The Mean Squared Error measures an average of the squared differences between the estimated values and actual values of Salary
. A lower mean squared error indicates that model predictions are closer to the actual values on average, which is a measure of accuracy.
The Mean Absolute Error is another measure of model error between these paired observations. As it follows, a lower mean absolute error indicates better accuracy in predicting Salary
.
The Coefficient of Determination (R-squared) measures the proportion of variance in Salary
that is explained by the model. These values usually range from 0 to 1. A model with a higher coefficient of determination provides a better fit to the data.
The Adjusted Coefficient of Determination (Adjusted R-squared) accounts for overfitting by penalizing the addition of independent variables to a model.
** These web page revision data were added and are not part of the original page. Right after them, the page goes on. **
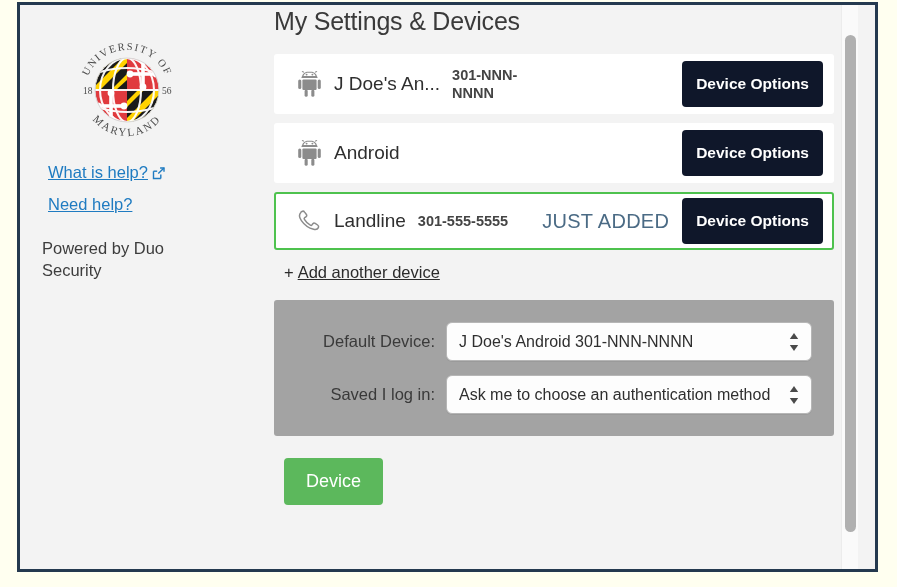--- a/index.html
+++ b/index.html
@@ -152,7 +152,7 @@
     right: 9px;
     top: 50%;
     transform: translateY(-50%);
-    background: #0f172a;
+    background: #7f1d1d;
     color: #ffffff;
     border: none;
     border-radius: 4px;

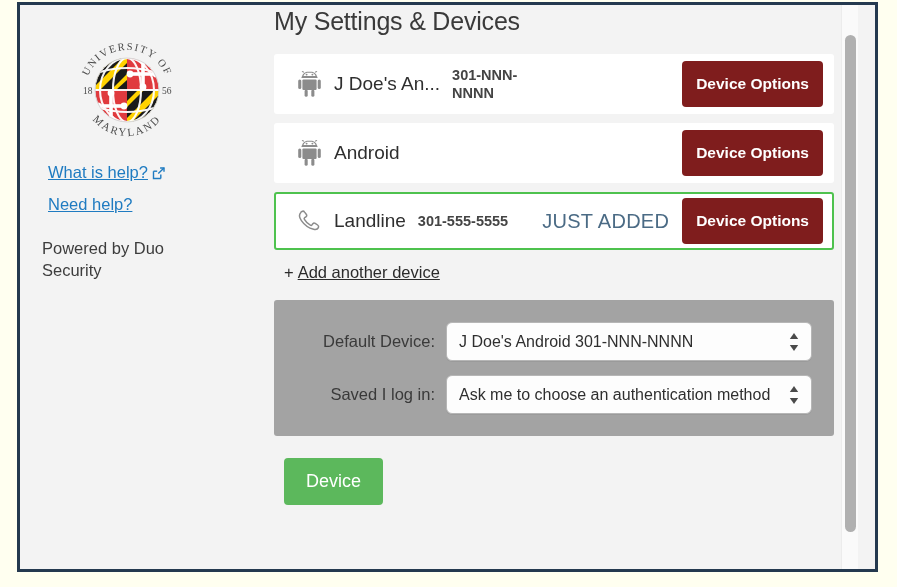--- a/index.html
+++ b/index.html
@@ -465,7 +465,7 @@
             </div>
           </div>
 
-          <button id="btn-saved">Device</button>
+          <button id="btn-saved">Saved</button>
         </div>
 
         <div id="scroll-track">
Similar to R-squared, an adjusted R-squared value close to 1 indicates a good model fit.
# Initialize Table Columns
results = {'Model':[], 'Mean Squared Error':[], 'Mean Absolute Error':[], 'R-squared':[], 'Adjusted R-squared':[]}
# Store models in a list
models = [LR, RF, DT, XGB]
# Fill in table values
for i in range(4):
results['Model'].append(name[i])
for mod in models:
# Fit model
mod.fit(X_train, y_train)
y_pred = mod.predict(X_test)
# Metric calculations
mse = metrics.mean_squared_error(y_test, y_pred)
mae = metrics.mean_absolute_error(y_test, y_pred)
r2 = metrics.r2_score(y_test, y_pred)
adj_r2 = 1-(1-r2)*(len(y_train)-1)/(len(y_train)-X_train.shape[1]-1)
results['Mean Squared Error'].append(mse)
results['Mean Absolute Error'].append(mae)
results['R-squared'].append(r2)
results['Adjusted R-squared'].append(adj_r2)
table = pd.DataFrame(results)
Model | Mean Squared Error | Mean Absolute Error | R-squared | Adjusted R-squared |
---|---|---|---|---|
Linear Regression | 0.127851 | 0.279753 | 0.878521 | 0.871232 |
Random Forest | 0.033916 | 0.144999 | 0.967774 | 0.965840 |
Decision Tree | 0.054168 | 0.172992 | 0.948531 | 0.945443 |
XGBoost | 0.056552 | 0.186158 | 0.946266 | 0.943042 |
The random forest model is the best of the four models. It has the lowest mean squared error and lowest mean absolute error of the models. The random forest model also has the greatest standard and adjusted coefficients of determination (R-squared and Adjusted R-squared).